Kairouan – Meurtre d’un jeune chauffeur de taxi : De l’ensauvagement à la sauvagerie…
Ce n’est plus un simple fait divers. Ce n’est plus un chiffre de plus dans la grisaille des chroniques judiciaires.
L’assassinat atroce d’un jeune chauffeur de taxi lors d’un braquage, dimanche à Kairouan, lâchement perpétré par un criminel récidiviste, est le symptôme d’un mal profond qui ronge les fondements de notre contrat social.
Nous ne parlons plus ici de délinquance, mais d’un ensauvagement qui a atteint le summum de la sauvagerie.
La Presse — Comment en sommes-nous arrivés là ? La question est brutale, mais nécessaire. Un homme, un travailleur qui ne cherchait qu’à gagner dignement sa vie au volant de son véhicule, a croisé le fer ou plutôt la lame d’un individu que la société avait décidé de gracier.
La justice est, par définition, un acte de haute civilisation. Elle suppose que celui qui a fauté doive être poursuivi pour ses forfaits portant atteinte à la sécurité et à l’intégrité de ses semblables.
Mais quand la justice devient aveugle, quand elle sanctionne disproportionnellement et libère des prédateurs sans s’assurer de leur métamorphose, elle ne fait qu’offrir de nouvelles proies à la bête féroce.

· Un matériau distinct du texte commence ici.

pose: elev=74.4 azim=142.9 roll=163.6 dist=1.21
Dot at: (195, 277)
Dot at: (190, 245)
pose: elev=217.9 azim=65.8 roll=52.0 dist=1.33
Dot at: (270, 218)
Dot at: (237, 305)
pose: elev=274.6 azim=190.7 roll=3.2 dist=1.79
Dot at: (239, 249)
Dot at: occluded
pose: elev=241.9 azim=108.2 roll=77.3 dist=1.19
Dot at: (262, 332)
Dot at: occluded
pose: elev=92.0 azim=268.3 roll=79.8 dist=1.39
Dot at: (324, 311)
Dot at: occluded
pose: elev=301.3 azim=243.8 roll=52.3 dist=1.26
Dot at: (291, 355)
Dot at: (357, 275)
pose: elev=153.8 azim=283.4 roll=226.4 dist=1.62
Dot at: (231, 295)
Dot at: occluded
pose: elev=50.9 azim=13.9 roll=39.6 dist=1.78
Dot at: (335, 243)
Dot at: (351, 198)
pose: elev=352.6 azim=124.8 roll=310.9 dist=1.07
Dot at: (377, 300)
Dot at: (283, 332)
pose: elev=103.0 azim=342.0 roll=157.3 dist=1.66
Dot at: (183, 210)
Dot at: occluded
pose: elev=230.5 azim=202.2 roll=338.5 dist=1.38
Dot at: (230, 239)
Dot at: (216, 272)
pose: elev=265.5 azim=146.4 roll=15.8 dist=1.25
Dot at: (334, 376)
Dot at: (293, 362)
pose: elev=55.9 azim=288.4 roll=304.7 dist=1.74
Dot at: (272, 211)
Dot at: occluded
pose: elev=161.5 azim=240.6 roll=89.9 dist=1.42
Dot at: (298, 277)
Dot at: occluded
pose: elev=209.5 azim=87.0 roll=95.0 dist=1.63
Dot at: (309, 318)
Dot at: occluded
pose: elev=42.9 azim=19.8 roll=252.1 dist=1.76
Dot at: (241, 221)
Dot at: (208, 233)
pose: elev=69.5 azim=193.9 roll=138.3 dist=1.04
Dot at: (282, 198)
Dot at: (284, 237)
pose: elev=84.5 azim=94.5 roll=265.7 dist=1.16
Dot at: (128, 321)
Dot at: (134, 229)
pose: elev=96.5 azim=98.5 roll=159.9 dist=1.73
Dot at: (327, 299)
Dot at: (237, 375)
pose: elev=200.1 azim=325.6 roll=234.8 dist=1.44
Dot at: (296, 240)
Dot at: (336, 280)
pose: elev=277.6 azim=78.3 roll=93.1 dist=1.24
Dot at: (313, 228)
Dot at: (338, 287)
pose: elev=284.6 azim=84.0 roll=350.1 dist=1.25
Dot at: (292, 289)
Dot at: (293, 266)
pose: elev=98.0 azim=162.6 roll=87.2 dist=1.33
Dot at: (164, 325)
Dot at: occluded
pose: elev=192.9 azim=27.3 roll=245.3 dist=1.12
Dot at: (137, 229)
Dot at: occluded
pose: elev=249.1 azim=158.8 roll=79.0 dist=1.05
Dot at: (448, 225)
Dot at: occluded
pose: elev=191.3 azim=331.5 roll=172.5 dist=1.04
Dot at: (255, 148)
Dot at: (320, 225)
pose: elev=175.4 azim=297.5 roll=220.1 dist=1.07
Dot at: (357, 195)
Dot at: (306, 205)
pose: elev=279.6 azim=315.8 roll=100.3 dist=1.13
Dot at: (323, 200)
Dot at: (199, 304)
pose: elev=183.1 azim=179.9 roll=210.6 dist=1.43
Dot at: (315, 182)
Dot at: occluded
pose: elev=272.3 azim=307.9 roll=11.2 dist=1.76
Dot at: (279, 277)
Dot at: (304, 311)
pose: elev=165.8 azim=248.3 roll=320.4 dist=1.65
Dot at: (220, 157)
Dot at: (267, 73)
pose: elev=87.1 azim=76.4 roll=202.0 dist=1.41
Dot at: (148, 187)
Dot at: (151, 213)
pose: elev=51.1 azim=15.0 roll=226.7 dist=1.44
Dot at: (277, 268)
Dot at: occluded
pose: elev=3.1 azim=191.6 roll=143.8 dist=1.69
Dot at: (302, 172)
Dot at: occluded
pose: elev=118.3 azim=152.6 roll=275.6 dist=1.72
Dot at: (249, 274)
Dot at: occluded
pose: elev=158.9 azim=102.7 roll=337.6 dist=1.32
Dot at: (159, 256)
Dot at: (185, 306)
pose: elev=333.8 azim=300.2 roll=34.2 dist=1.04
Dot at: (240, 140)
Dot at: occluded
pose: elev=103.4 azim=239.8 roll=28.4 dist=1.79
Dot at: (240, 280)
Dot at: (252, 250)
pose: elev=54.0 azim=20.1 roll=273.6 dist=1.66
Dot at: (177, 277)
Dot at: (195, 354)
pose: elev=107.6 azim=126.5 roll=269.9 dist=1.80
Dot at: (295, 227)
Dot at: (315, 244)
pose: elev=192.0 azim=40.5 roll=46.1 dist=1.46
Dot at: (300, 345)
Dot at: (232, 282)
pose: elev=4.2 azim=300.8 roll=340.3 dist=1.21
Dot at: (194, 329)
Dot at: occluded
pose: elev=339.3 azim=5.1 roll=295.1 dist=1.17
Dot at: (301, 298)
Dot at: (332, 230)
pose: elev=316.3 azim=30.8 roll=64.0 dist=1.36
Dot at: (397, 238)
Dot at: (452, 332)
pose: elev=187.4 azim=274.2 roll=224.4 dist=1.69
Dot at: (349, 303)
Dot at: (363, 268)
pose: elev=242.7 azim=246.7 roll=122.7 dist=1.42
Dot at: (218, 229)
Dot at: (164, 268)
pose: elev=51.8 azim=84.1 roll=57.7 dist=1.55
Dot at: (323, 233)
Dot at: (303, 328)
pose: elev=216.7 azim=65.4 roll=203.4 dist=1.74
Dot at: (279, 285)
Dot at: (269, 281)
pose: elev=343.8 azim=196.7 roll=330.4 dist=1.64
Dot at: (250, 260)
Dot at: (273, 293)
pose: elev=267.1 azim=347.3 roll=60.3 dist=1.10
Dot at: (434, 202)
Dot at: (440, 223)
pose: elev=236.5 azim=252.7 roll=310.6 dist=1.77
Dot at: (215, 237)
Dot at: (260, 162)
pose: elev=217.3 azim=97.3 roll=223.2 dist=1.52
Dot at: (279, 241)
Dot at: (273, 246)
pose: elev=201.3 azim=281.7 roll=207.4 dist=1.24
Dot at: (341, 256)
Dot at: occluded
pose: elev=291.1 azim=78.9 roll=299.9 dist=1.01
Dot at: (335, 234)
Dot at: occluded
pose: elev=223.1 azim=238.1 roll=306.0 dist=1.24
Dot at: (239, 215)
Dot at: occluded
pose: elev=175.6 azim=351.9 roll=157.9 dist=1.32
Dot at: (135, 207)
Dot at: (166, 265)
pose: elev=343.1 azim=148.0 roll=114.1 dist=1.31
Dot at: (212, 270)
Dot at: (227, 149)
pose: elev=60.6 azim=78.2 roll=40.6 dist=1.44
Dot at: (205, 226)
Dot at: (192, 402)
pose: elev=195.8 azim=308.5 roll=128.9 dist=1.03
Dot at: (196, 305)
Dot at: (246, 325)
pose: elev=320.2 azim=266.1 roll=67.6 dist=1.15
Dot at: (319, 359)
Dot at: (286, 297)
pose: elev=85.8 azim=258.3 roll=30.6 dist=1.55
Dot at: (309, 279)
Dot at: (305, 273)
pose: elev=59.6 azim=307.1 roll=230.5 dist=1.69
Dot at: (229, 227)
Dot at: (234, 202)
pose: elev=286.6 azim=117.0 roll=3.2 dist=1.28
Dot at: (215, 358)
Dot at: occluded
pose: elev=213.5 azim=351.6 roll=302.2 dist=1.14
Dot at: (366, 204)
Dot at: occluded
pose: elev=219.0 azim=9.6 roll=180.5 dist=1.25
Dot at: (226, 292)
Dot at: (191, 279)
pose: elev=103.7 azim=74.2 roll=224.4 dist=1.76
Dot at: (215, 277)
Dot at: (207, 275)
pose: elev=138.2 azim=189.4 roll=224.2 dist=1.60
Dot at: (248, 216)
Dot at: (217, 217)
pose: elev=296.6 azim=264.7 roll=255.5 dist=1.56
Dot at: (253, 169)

En Tunisie comme ailleurs, l’État a le devoir de pardonner, mais il a, avant tout, l’obligation de protéger.
L’ensauvagement du quotidien
Ce qui effraie dans ce drame kairouanais, c’est l’absence totale de frein moral. On tue pour un pécule, on massacre par habitude, on détruit une vie pour le néant.
C’est ce passage de la « violence » à la « sauvagerie » qui doit nous alerter. La sauvagerie, c’est l’étape où l’autre n’est plus un semblable, mais un obstacle que l’on élimine sans ciller.
Nous assistons à une désacralisation de la vie humaine. Et cette dérive ne peut être contenue par de simples discours de déploration ou des larmes de circonstance.
L’impératif de la fermeté
Il est temps de se poser les vraies questions sur notre arsenal législatif. Si la réinsertion est un idéal noble, elle ne doit pas servir de paravent à l’impunité.
Face à une telle barbarie, la réponse ne peut être que l’endurcissement des sanctions.
D’abord, par une révision drastique des critères d’amnistie pour les crimes de sang. Ensuite, par une sévérité accrue qui serve de signal : la République ne reculera pas devant ceux qui ont choisi de vivre en dehors de ce qui fait l’humanité de l’homme.
On ne soigne pas une gangrène avec de l’aspirine. On ne traite pas des questions aussi graves comme celles de l’intégrité des personnes et de la paix sociale par le mélo de la téléréalité.
Cuirasser les sanctions, ce n’est pas renoncer à nos valeurs. C’est, au contraire, réaffirmer que la sécurité du citoyen est la première des libertés. Si l’État flanche, si la justice hésite, alors c’est la loi de la jungle qui s’installera.
Et à Kairouan, la jungle a déjà fait une victime de trop.
Cela dit, pacifier la rue et la société à Kairouan, comme dans le reste des régions du pays, passe par une approche globale de la sécurité.
C’est-à-dire il faut allier le sécuritaire, l’économique, le social et le culturel afin de moraliser la société dans son entièreté et éviter le naufrage du navire.